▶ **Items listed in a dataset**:
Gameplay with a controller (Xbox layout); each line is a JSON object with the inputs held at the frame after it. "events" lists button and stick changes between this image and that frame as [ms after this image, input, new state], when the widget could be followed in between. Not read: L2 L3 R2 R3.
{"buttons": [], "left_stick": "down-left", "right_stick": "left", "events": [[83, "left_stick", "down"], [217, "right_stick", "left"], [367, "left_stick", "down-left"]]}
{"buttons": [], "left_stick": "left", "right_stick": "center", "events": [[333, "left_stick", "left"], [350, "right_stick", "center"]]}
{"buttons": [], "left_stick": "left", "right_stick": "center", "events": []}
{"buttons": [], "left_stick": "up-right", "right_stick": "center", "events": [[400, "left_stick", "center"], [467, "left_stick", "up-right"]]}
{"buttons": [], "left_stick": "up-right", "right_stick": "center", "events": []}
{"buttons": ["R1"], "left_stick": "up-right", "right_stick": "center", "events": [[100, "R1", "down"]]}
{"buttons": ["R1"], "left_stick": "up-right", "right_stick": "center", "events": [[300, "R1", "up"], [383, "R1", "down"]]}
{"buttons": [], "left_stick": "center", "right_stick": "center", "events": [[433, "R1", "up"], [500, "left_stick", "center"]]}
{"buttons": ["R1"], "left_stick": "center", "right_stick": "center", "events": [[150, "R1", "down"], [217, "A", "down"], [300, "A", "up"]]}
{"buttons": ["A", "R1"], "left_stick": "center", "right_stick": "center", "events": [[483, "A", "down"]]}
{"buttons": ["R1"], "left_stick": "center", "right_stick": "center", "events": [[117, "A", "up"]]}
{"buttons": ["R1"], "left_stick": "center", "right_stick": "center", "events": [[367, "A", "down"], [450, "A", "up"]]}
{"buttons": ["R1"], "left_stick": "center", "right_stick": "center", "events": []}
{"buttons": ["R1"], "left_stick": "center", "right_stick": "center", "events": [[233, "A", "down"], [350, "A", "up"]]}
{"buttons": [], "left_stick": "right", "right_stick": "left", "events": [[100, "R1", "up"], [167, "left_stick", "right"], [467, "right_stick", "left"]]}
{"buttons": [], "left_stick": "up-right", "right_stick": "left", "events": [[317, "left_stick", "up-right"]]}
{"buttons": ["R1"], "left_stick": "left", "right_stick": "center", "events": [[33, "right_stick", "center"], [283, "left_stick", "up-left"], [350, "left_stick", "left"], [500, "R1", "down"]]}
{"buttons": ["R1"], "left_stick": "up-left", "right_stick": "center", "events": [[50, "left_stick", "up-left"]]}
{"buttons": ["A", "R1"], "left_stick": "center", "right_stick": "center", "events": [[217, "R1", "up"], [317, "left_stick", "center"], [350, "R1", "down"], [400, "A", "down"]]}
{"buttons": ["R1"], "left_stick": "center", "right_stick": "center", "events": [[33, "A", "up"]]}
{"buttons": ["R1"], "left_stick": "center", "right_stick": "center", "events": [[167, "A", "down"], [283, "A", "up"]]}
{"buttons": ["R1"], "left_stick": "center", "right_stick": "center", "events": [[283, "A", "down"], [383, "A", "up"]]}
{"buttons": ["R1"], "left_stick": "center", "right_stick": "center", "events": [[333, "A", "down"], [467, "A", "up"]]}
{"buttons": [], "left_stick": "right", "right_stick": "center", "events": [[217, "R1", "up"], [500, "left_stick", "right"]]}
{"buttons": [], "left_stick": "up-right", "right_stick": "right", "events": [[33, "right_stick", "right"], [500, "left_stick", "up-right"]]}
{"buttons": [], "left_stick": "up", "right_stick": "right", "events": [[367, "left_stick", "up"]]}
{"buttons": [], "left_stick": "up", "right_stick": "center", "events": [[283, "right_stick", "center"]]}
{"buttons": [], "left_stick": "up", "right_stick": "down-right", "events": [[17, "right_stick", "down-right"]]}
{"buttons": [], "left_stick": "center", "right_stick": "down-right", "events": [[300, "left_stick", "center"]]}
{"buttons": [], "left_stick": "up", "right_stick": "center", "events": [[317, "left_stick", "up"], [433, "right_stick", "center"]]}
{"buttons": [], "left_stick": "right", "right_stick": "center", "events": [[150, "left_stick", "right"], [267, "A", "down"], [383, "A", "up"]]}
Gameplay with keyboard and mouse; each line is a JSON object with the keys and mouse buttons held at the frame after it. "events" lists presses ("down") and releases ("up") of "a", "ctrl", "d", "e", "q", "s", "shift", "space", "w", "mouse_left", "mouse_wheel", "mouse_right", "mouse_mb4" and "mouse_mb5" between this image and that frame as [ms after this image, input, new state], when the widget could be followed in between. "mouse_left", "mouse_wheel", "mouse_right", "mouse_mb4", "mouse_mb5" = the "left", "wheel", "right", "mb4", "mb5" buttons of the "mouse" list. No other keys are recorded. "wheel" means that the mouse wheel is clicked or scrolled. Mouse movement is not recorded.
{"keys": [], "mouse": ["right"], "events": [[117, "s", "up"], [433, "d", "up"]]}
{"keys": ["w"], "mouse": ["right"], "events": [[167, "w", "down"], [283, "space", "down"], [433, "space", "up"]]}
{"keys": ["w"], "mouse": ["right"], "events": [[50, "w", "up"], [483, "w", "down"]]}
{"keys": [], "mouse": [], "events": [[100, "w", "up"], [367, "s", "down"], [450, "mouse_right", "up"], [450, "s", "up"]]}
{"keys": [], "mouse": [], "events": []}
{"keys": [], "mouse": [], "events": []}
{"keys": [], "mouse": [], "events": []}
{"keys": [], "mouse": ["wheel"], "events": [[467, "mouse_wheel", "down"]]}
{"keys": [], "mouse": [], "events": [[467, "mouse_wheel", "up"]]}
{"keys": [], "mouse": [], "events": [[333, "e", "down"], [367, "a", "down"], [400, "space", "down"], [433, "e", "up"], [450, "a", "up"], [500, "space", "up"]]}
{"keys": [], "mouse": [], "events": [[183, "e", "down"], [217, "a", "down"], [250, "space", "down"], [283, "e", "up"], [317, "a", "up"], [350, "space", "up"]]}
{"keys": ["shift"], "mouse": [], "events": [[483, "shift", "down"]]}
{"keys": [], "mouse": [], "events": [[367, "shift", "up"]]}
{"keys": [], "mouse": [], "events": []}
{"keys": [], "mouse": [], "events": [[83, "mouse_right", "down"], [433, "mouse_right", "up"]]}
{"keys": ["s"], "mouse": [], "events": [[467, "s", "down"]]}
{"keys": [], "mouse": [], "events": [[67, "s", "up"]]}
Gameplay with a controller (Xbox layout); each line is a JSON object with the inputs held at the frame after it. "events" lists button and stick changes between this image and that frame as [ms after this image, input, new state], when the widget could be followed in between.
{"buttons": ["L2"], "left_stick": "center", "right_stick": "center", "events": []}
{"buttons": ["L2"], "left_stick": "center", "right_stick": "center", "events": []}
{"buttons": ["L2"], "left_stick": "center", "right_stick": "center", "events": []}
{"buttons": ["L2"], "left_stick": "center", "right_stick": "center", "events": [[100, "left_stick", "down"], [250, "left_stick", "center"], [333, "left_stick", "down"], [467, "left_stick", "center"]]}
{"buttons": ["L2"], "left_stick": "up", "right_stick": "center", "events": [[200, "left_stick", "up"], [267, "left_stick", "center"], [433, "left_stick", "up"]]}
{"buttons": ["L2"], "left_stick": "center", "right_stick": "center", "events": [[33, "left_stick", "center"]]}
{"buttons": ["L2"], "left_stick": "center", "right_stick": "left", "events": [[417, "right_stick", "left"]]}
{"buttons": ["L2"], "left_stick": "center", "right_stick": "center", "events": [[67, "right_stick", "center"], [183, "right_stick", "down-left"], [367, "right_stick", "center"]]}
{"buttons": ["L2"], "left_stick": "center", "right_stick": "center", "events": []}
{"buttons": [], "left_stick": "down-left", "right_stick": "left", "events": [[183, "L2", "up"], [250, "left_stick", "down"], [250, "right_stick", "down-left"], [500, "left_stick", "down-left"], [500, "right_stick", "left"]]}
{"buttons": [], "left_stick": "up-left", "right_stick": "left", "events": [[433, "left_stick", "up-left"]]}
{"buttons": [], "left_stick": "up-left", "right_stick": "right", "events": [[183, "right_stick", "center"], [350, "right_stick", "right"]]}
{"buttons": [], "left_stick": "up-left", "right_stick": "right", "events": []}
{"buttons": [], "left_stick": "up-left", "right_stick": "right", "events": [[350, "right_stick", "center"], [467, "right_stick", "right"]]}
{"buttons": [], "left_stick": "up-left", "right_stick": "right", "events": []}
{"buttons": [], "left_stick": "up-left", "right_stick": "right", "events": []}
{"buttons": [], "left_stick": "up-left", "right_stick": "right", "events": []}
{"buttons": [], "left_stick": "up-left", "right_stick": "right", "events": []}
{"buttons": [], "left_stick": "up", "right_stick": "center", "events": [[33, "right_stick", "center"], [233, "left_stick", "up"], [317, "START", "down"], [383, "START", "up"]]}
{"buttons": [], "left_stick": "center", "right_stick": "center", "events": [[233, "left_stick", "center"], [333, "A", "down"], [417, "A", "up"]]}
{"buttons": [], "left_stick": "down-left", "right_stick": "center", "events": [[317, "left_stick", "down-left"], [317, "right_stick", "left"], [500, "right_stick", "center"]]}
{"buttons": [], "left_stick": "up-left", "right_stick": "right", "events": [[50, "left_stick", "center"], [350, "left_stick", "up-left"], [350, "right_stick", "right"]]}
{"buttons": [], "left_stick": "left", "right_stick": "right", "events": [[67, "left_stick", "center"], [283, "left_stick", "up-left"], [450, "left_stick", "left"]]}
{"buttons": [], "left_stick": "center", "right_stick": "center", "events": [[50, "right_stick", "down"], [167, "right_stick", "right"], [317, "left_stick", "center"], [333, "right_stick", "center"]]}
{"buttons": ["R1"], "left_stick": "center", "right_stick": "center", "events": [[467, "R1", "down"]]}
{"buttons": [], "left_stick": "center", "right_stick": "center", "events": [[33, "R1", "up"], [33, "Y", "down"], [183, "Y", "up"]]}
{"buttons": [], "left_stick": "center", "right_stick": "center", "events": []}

▶ **What is required**: In the records above, locate each line with the word "inputs". Copy all such lines.

▶ **Reply to the task**:
Gameplay with a controller (Xbox layout); each line is a JSON object with the inputs held at the frame after it. "events" lists button and stick changes between this image and that frame as [ms after this image, input, new state], when the widget could be followed in between. Not read: L2 L3 R2 R3.
Gameplay with a controller (Xbox layout); each line is a JSON object with the inputs held at the frame after it. "events" lists button and stick changes between this image and that frame as [ms after this image, input, new state], when the widget could be followed in between.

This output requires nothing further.